June 27, 2017 at 11:02 am #73760Marshall74Participant
Hey Eric hows it going?
I saw this video that was posted on another forum.
Can you give me your take on this because it flies in the face of alot of what ive learned. Honestly it took skme feelgood away from what ive been learning from you and others. In your opinion is this entirely true?June 27, 2017 at 8:13 pm #73761Eric DiscoKeymaster
A lot of what they are saying is true. However, some things they aren’t saying:
Men’s attraction for women and women’s attraction for men are not equally based on looks. In other words, a man’s sexual attraction for a woman is almost entirely based on the physical. This isn’t true for women. For women, two other factors come into play: behavior and status. This isn’t to say that a guy who’s a 2 in looks could get a 10 with enough status or behavior, just that status and behavior can change a man’s sexual market value a lot more than it can for women.
Secondly, this is not actually true: “Whoever gets approached is put in a position of power.” One of the behaviors that attracts women to men is assertiveness. A man doesn’t feel any extra attraction for a woman just because she was confident enough to approach him. In fact, her value could be lowered in his eyes. Women will many times feel more attracted to a man who had the balls to approach her. Again, this isn’t to say that a 2 will become a 10 just because he has balls. But a woman’s attraction to a man will be increased by his boldness, whereas women can’t as much take initiative with men. So within the context of a single interaction, a woman may have some power because she gets to decide whether she likes him, but a man can approach as many women as he wants, drastically increasing his chances of finding a more attractive woman who will be into him. In the larger picture, this means men have a lot more power than women when it comes to dating, if he is able to harness this power.

**Work instructions:**
• A. In the forum exchange about attraction, which two factors besides looks does the reply say affect women's attraction to men?
• B. Write the next part of the forum exchange about attraction, picking up after its last sentence.
The rows that follow have nothing to do with the forum exchange about attraction.

**Supplied material:**
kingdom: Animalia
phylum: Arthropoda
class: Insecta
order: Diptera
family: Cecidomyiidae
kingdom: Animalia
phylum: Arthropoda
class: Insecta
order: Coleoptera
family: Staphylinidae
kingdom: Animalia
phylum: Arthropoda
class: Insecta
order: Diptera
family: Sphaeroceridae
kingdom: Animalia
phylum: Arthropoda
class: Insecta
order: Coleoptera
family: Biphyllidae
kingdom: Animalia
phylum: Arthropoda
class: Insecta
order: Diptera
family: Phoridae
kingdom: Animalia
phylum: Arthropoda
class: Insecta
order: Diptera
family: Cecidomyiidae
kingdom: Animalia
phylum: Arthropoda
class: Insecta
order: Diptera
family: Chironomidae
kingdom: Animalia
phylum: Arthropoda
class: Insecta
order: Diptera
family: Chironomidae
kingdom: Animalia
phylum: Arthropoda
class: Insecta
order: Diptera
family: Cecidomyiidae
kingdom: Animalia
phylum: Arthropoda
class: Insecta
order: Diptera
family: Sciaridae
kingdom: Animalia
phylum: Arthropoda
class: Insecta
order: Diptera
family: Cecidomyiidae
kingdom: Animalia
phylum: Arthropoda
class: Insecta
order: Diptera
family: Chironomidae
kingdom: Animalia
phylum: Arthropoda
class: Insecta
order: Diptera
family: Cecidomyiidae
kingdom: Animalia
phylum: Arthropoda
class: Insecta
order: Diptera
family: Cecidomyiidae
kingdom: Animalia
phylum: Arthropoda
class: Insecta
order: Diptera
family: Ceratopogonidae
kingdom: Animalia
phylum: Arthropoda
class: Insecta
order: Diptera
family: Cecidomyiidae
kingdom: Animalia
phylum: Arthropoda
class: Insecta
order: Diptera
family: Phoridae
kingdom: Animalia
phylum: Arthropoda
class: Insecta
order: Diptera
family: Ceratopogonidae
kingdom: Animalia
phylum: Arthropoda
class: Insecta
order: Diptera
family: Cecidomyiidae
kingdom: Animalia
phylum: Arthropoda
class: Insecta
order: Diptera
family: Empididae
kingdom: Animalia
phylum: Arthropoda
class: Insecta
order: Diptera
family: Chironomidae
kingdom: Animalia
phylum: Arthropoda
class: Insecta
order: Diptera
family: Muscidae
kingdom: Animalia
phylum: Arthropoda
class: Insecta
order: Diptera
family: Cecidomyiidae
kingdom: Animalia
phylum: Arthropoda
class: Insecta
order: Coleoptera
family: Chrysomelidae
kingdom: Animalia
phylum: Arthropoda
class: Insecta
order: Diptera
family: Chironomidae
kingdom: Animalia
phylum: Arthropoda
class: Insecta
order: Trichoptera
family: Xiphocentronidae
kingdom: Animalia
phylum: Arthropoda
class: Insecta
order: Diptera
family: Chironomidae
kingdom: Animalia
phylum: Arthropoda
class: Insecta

**Answers given:**
• A. Behavior and status.

• B.
This guy also sounds very negative, that if you don’t have X, Y and Z (a square jaw, are over 6’0, a perfectly symmetrical face etc.) that no girl will want you. He makes a good point about Tinder allowing women to choose purely based on looks, and he’s not wrong about that. If you go on Tinder, you are going to get attraction almost purely based on your looks. In person it is different. Looks still matter, but you are able to do a lot more to show your personality. Looks matter to some women more than others and if you don’t have model looks, you can still get attractive women, it will just take more approaches.
EricJune 27, 2017 at 11:41 pm #73762Marshall74Participant
Hey eric i read your reply and i agree with you.
There is a line for looks but a guy can make up for it.
Im not concerned as this is my crutch just for learning purposes.
I consider myself a 6-7 but im sure im seen higher IRL. OLD different story.
Im only 5’7 ish but i have a great teeth and face but this video still was somthing i wanted to bring up.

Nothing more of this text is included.